Request - Go through the data below and gather each line containing "ПЧЕЛКА".

Records -
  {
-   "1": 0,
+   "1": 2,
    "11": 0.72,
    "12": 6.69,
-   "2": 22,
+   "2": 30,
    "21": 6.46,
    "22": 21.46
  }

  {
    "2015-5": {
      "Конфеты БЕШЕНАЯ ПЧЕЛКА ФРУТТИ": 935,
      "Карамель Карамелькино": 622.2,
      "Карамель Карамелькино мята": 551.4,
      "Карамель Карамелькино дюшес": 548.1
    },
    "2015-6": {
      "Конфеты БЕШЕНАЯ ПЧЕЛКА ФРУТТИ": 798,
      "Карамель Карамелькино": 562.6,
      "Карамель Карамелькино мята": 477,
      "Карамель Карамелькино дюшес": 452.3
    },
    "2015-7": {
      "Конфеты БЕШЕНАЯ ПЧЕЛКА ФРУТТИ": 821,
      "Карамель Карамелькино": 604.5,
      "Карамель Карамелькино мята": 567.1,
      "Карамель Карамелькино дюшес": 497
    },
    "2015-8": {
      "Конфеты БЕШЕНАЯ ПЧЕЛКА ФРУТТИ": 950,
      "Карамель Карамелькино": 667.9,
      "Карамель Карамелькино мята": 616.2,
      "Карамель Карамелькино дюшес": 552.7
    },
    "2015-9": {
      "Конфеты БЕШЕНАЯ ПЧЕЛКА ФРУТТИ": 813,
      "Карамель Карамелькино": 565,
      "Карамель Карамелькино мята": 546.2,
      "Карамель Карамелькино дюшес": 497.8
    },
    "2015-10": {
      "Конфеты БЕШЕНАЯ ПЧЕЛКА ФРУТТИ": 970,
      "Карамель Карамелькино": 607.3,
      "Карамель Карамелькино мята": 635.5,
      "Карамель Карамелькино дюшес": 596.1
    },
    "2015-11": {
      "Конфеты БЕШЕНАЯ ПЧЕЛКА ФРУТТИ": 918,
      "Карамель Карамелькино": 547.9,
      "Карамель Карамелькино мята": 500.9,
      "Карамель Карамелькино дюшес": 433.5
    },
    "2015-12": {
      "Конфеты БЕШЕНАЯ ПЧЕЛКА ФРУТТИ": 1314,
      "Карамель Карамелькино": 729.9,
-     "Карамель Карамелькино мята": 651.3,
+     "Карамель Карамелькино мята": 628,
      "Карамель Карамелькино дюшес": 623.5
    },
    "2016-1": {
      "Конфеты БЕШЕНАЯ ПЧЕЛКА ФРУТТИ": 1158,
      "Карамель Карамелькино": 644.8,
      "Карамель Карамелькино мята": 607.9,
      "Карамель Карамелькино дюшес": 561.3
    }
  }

---

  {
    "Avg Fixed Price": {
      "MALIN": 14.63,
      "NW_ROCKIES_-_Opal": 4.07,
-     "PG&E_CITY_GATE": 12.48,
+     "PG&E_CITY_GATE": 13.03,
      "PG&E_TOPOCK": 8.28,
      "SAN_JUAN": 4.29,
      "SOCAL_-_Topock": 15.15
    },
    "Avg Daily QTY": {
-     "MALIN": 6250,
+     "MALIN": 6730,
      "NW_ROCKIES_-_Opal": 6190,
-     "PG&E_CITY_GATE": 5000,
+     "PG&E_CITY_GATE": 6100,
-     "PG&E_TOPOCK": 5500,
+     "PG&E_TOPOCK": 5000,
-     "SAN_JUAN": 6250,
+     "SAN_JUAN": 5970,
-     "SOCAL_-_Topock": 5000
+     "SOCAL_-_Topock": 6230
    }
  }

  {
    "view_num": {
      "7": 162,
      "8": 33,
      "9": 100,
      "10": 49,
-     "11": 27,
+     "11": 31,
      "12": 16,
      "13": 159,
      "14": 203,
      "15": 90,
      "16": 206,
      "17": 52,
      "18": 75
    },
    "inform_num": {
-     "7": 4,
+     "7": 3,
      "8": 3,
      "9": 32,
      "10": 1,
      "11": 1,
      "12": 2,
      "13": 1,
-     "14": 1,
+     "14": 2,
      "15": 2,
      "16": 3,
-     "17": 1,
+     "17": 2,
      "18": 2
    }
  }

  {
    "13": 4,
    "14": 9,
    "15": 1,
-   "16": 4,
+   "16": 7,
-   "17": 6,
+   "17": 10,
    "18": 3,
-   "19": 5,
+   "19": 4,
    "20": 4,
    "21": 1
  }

* * *

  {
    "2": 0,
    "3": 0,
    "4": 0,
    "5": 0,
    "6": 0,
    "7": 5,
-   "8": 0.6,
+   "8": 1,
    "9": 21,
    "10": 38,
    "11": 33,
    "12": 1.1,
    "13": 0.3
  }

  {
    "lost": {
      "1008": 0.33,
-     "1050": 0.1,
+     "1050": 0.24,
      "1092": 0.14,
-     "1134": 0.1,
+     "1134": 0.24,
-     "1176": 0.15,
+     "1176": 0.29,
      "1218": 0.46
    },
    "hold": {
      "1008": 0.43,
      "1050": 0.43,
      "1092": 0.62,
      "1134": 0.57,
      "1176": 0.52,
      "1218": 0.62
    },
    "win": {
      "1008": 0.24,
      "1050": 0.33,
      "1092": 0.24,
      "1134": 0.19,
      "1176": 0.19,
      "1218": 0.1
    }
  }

Output of the task -
      "Конфеты БЕШЕНАЯ ПЧЕЛКА ФРУТТИ": 935,
      "Конфеты БЕШЕНАЯ ПЧЕЛКА ФРУТТИ": 798,
      "Конфеты БЕШЕНАЯ ПЧЕЛКА ФРУТТИ": 821,
      "Конфеты БЕШЕНАЯ ПЧЕЛКА ФРУТТИ": 950,
      "Конфеты БЕШЕНАЯ ПЧЕЛКА ФРУТТИ": 813,
      "Конфеты БЕШЕНАЯ ПЧЕЛКА ФРУТТИ": 970,
      "Конфеты БЕШЕНАЯ ПЧЕЛКА ФРУТТИ": 918,
      "Конфеты БЕШЕНАЯ ПЧЕЛКА ФРУТТИ": 1314,
      "Конфеты БЕШЕНАЯ ПЧЕЛКА ФРУТТИ": 1158,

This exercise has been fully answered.